ABSTRACT

Sex between men is almost absent from the official record of the armed services and largely disavowed by soldiers.2 Exaggerated denials and silence about the presence of homosexuality is the consequence of its very potential in all-male environments; large concentrations of deracinated young men brought with it the possibility that soldiers with no female company might turn to each other for sex – as Australian army commanders privately acknowledged on rare occasions. But in certain circumstances, and among particular individuals, the expression of homosexuality was much more than fleeting physical mechanics – it involved dense networks of friends and lovers and expressions of identity with like-minded others.3 The cultural beliefs and scientific thinking on these different forms of behaviour and identity, while not mutually exclusive, informed the institutional responses of both the Australian and the US armies in the Second World War. Psychiatry, in particular, would claim authority in its ability to define, distinguish and treat different forms of homosexuality. This chapter explores the Australian army’s response to the discovery in New Guinea, in 1943-44, of a group of almost twenty homosexual soldiers in the front line of Australia’s defence against the Imperial Japanese Army. The official position on the New Guinea revelations reveals the army’s contested ideas and competing policies on same-sex behaviour and identity. Well-established disciplinary models, along with newer scientific philosophies on sexual deviancy, all competed for attention at Land Headquarters (LHQ). The emerging discipline of psychiatry, a relatively new science, warrants special attention here.
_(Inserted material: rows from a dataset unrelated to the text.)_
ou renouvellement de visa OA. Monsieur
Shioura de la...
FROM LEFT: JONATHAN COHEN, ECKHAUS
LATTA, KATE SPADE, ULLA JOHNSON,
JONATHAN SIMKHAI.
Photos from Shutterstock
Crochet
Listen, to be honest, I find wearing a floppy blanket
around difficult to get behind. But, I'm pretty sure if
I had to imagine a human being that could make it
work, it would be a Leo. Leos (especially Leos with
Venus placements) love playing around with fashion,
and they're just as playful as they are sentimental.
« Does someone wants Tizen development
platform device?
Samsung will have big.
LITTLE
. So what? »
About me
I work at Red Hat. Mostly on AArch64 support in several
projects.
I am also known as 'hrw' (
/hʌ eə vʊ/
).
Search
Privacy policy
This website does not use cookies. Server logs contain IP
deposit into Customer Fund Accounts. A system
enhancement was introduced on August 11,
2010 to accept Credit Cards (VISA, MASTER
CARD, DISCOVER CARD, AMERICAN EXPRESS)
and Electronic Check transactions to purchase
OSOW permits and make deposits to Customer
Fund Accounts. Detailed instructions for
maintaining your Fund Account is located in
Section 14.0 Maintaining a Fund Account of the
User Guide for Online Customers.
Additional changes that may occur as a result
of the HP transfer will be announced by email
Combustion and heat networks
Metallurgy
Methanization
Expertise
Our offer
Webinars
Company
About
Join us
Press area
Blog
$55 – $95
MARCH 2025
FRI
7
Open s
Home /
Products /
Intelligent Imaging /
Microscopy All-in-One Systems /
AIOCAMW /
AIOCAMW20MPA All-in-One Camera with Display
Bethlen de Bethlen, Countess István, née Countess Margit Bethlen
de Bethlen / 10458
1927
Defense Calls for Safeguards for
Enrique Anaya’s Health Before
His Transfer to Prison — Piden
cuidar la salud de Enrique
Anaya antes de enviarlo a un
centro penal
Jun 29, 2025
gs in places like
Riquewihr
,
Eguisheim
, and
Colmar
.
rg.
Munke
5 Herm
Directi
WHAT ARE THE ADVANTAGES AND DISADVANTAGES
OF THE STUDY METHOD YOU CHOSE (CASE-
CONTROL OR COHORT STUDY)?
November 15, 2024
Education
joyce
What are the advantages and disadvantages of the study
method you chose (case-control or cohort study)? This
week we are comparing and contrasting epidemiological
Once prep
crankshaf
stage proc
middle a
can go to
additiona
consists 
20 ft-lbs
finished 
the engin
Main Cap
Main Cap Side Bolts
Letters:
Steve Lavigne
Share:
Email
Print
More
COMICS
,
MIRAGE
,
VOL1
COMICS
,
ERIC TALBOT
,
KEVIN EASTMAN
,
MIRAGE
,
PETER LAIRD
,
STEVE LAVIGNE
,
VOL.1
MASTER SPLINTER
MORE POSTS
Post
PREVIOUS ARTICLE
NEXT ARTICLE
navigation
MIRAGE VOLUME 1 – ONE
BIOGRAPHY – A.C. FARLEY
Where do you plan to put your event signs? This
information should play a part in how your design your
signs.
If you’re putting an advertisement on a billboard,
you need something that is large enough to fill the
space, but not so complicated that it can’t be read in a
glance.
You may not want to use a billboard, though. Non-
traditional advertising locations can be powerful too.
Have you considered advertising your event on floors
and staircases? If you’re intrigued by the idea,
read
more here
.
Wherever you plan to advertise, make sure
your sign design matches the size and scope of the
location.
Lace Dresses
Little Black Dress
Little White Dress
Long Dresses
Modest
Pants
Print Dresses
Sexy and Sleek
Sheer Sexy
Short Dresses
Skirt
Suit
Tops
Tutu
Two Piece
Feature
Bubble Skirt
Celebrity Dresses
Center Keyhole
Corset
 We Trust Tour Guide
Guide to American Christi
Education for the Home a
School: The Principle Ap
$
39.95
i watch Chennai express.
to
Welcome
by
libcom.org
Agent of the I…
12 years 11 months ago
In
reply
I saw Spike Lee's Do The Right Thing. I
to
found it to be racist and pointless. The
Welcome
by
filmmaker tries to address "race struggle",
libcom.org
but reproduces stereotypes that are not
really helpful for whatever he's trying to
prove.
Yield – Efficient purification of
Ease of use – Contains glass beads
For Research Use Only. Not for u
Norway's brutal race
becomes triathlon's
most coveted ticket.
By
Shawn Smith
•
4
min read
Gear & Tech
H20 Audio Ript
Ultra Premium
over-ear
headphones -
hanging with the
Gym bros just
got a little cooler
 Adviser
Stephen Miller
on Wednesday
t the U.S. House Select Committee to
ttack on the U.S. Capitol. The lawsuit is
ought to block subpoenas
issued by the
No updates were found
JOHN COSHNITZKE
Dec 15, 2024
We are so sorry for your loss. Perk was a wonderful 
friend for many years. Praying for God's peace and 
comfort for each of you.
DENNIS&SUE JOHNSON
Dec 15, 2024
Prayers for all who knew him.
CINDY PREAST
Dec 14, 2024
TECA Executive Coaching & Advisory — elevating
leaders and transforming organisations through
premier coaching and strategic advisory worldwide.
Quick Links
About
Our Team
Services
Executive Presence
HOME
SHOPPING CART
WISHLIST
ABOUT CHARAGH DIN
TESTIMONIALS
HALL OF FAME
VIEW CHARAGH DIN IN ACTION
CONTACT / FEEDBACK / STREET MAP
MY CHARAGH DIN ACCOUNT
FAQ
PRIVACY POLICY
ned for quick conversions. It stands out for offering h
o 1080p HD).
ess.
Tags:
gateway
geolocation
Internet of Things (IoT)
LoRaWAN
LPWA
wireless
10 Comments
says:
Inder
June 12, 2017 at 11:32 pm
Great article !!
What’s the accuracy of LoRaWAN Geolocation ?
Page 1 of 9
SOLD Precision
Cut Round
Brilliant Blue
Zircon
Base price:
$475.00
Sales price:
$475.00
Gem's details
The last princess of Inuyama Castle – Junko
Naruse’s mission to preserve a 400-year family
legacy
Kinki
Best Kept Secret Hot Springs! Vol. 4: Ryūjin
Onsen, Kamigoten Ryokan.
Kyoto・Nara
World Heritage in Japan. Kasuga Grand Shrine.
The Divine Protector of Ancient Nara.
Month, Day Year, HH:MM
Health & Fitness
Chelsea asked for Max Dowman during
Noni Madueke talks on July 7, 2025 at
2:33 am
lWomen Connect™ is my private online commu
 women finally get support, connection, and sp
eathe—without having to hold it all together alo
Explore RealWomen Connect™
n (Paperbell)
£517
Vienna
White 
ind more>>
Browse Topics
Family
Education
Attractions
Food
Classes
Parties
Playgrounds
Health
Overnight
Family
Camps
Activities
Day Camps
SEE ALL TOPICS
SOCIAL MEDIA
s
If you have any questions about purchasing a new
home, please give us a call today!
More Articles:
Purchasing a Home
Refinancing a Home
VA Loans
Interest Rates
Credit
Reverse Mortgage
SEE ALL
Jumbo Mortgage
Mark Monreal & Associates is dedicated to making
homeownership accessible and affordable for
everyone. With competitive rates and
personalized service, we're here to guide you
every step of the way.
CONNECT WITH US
Ascertaining what exactly homosexuality was, how it could be detected and what the army might do about it, rested largely on scientific thinking around nonnormative sexuality and the practices of acquired and congenital behaviours. Acquired homosexuality, doctors believed, involved a perversion in normal behaviour of otherwise masculine men; its congenital form, often indicated by a range of social and personal characteristics (including effeminacy), was a permanent state of being and one that posed greater threat to the efficacy of the forces, at least to the mind of army command.